The lines from the top of the data down to the line with "## Troubleshooting" should be repeated exactly, both ends included.

**Stored data**
┌────────
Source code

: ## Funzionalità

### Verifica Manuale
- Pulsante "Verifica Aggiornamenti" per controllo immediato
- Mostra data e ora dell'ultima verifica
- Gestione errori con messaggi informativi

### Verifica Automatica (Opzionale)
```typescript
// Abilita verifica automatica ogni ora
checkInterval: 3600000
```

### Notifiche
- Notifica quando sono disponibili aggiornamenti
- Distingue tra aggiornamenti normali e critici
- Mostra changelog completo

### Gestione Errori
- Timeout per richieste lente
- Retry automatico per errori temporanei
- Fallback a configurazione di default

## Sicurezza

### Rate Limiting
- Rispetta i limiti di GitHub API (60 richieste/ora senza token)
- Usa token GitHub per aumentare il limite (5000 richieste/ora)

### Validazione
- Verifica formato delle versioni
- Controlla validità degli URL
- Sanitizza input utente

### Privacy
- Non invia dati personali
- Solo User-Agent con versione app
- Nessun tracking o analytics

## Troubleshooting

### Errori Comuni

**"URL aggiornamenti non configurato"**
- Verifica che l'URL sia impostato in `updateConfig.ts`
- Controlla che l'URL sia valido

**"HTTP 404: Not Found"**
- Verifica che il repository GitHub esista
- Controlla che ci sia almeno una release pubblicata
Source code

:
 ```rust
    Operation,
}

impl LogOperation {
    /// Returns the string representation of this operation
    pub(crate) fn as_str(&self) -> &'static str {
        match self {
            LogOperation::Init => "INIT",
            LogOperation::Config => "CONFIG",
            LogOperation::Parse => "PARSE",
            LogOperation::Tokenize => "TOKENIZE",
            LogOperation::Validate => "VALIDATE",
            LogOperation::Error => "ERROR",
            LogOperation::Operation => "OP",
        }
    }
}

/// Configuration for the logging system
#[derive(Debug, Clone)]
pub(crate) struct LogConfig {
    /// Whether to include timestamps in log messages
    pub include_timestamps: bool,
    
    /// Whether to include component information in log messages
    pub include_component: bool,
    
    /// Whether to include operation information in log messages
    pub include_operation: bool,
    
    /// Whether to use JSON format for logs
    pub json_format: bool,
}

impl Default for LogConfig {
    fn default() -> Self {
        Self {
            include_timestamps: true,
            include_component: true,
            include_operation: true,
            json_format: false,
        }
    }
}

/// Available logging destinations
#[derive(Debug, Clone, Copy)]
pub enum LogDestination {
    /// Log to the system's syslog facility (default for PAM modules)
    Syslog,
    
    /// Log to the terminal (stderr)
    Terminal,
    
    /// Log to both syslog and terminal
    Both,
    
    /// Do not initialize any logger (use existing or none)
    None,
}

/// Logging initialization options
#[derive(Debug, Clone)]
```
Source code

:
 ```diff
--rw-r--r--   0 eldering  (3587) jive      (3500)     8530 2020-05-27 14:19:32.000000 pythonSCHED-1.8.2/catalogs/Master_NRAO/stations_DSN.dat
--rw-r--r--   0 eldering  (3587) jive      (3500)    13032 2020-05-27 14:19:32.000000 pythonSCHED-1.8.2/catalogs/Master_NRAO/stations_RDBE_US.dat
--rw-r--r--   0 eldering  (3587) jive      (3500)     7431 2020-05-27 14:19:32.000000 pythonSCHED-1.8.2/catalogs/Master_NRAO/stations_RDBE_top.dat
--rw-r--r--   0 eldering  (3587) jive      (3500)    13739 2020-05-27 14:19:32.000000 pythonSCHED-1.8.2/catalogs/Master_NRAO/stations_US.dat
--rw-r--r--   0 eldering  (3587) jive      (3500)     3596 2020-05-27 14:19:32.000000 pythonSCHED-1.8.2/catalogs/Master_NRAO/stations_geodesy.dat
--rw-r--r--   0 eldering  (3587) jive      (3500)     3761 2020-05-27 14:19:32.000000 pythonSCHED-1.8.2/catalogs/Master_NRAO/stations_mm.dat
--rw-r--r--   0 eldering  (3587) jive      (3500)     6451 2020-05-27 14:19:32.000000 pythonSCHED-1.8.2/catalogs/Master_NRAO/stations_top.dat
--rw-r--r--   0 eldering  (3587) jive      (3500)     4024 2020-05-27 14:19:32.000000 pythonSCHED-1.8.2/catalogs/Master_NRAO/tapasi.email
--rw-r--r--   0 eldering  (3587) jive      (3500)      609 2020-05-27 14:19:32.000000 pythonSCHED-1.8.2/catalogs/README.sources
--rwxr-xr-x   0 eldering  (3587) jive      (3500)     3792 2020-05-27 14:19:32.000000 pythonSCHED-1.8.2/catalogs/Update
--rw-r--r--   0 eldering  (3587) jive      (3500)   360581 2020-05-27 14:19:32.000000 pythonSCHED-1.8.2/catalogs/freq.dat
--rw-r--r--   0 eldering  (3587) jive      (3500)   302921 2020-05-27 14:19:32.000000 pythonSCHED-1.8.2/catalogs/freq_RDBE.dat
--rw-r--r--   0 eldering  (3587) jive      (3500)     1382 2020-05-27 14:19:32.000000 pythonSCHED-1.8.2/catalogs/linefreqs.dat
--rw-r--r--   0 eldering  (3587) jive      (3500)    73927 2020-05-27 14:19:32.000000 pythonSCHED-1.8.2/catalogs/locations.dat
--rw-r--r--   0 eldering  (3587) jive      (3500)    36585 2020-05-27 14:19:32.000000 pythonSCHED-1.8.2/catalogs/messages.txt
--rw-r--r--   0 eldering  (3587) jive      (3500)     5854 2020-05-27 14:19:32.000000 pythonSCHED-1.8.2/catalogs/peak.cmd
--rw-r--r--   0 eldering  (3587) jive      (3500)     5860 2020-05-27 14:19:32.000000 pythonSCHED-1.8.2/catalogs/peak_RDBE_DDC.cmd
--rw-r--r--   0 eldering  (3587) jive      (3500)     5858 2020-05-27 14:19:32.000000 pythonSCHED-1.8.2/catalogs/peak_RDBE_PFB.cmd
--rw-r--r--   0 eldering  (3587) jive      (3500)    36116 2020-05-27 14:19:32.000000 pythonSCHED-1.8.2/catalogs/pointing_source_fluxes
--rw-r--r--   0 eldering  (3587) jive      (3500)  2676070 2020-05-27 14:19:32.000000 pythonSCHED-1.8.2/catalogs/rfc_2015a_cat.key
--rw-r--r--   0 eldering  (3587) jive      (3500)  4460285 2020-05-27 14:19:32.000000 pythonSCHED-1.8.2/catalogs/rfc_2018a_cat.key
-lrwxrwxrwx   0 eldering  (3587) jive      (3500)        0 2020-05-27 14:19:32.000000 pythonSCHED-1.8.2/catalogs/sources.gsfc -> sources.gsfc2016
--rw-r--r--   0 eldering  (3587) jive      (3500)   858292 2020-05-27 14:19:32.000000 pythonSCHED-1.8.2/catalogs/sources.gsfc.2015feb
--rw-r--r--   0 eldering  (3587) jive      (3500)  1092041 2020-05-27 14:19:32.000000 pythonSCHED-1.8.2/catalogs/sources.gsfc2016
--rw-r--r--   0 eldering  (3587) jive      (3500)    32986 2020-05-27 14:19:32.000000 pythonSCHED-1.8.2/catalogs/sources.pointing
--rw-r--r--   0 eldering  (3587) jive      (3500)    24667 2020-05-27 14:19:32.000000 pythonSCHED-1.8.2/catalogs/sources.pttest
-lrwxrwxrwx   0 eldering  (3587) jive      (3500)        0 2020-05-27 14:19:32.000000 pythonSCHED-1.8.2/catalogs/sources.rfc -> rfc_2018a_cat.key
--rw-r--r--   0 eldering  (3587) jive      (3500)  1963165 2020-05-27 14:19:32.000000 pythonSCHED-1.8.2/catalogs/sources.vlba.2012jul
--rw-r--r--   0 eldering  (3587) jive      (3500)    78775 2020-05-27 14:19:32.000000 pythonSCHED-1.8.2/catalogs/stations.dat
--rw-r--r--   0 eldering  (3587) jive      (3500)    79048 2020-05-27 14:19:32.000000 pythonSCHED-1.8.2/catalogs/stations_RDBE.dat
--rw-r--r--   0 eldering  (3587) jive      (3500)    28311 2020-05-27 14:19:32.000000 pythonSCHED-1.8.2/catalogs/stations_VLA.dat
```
└────────
**Response to the exercise**
Source code

: ## Funzionalità

### Verifica Manuale
- Pulsante "Verifica Aggiornamenti" per controllo immediato
- Mostra data e ora dell'ultima verifica
- Gestione errori con messaggi informativi

### Verifica Automatica (Opzionale)
```typescript
// Abilita verifica automatica ogni ora
checkInterval: 3600000
```

### Notifiche
- Notifica quando sono disponibili aggiornamenti
- Distingue tra aggiornamenti normali e critici
- Mostra changelog completo

### Gestione Errori
- Timeout per richieste lente
- Retry automatico per errori temporanei
- Fallback a configurazione di default

## Sicurezza

### Rate Limiting
- Rispetta i limiti di GitHub API (60 richieste/ora senza token)
- Usa token GitHub per aumentare il limite (5000 richieste/ora)

### Validazione
- Verifica formato delle versioni
- Controlla validità degli URL
- Sanitizza input utente

### Privacy
- Non invia dati personali
- Solo User-Agent con versione app
- Nessun tracking o analytics

## Troubleshooting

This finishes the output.